From part-time employment on campus to a co-op in her field that eventually led to a full-time job offer, Harshitha made the most of her experience at RIT. After arriving on campus her first semester Harshitha found a job at RIT’s Brick City Café, where she was employed for two semesters. She remembers the job fondly, saying “it was an amazing experience. I met a lot of new people and got to learn a bit or two about how a cafeteria works. I don’t think I would ever got this opportunity if I hadn’t taken this job.”

Harshitha then took advantage of RIT’s Career Fair and hands-on research and working opportunities, and was offered a co-op position at Intel. Before she completed the co-op placement Harshitha had already demonstrated her skillset and earned a full-time job offer to continue at Intel after graduation. She returned to RIT’s campus to finish her last semester of the MS program in January 2018. After graduating last May Harshitha moved across the States to Oregon, where she is currently working full-time as a Platform Power Delivery Engineer.

“I got all my skills in use during my work at Intel, since this was my first ever job in an industry it was very overwhelming for me. I gave my best at every task given and got some practical hands-on experience.”

Overall, Harshitha thoroughly enjoyed her time at RIT – both in and outside of the classroom – “It was quite tough coming to a different country and starting a new adventure, but friends who came with me made it very easy and comfortable. Rochester was an amazing chapter in my life. Thank you RIT for giving so many memories!”

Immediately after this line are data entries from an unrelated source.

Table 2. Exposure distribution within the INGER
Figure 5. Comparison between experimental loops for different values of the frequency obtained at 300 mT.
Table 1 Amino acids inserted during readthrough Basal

#myRITstory – Syed Sajjad Haider

Program: Electrical Engineering MS, expected graduation fall 2019

From: Islamabad, Pakistan

Syed learned about RIT through his local EducationUSA Advising Center, where he was researching prospective graduate programs in robotics and artificial intelligence. His search for the perfect program and research opportunities led him to RIT’s Engineering and Computing programs. He ultimately chose RIT because of its strong emphasis on Co-Operative Education. (You can read more about RIT’s Co-op program online.)

In July Syed will begin a six month co-op placement at Abiomed in Boston, Massachusetts. He was hired as Lifecycle Electrical Engineer and will work on the design and analysis of testing automation for various Abiomed consumer products.

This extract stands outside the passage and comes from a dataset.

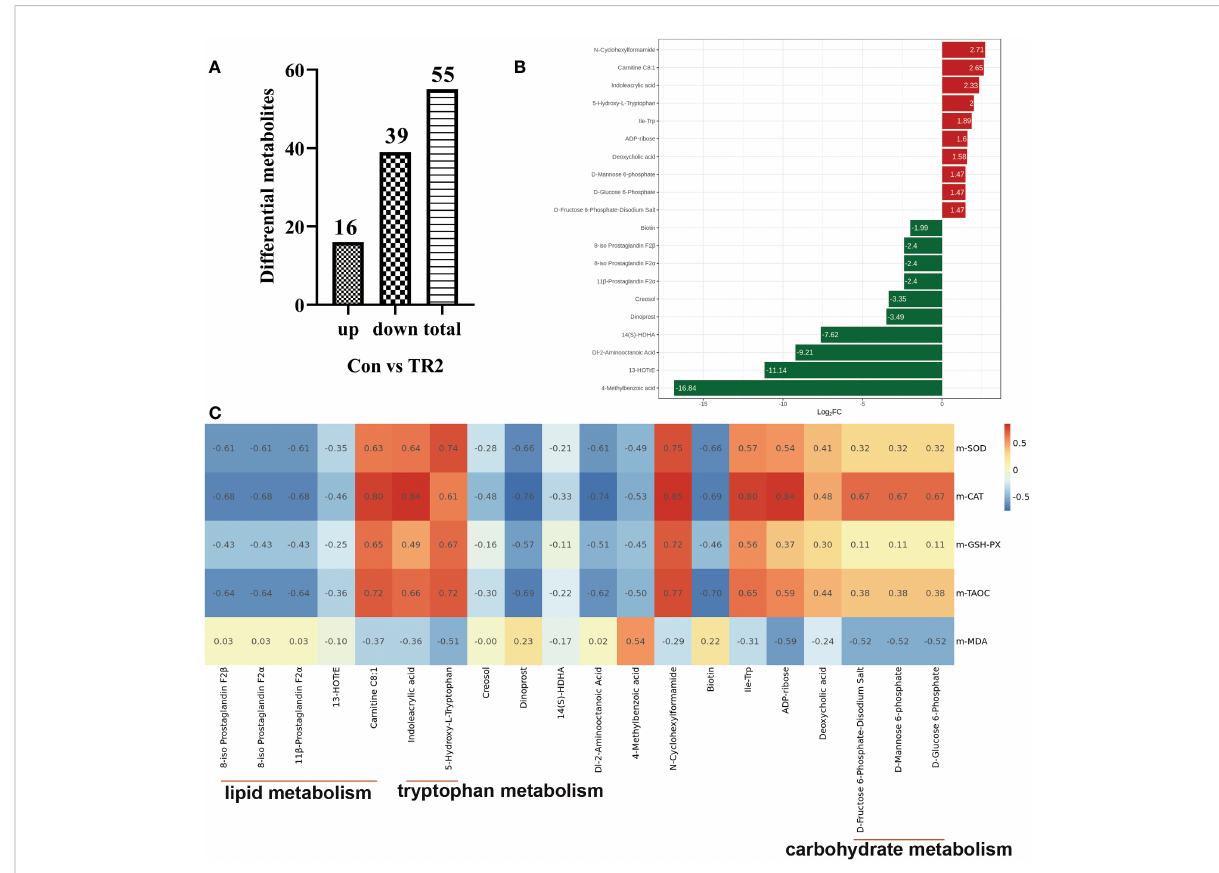
FIGURE 2 DEMs from Con vs. TR2. Upregulated, downregulated and total numbers of DEMs from Con vs. TR2 (A) , the 20 leading DEMs from Con vs. TR2 (B) , a correlation heat map between the 20 leading DEMs from Con vs. TR2 and their indexes of antioxidant performance (C)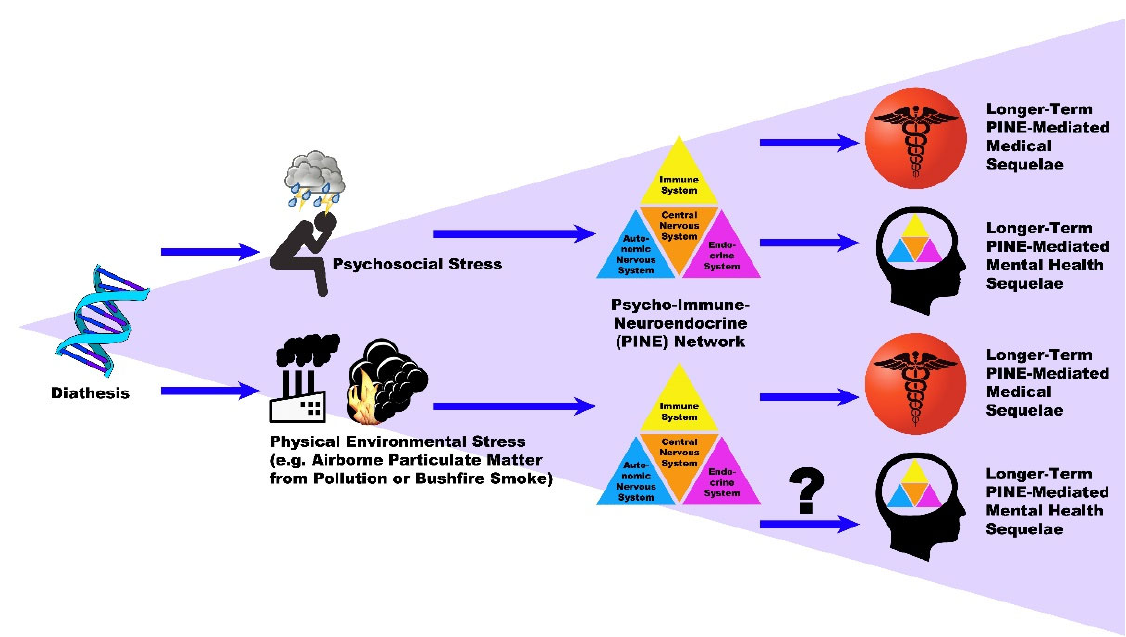
Figure 1. An overview of the potential relationships between diathesis, environmental stressors (e.g., PM), the PINE network, health and potential mental health sequelae.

Says Syed about his search for a co-op position – “I found a Co-Op in Boston, MA through the Handshake platform RIT just introduced. All students in RIT are strongly encouraged to attend the two career fairs organized by RIT each year and to apply for various opportunities on the handshake platform. The Office of Career Services at RIT is very helpful and useful. I got my Resume reviewed from them and also participated in a mock interview event. These small things really help you prepare for the real interview.”

Syed will return to RIT in January 2019 to complete his MS program. In addition to his coursework and extracurricular activities, Syed has also worked part-time for RIT Dining and for RIT’s Reporter Magazine as a staff photographer.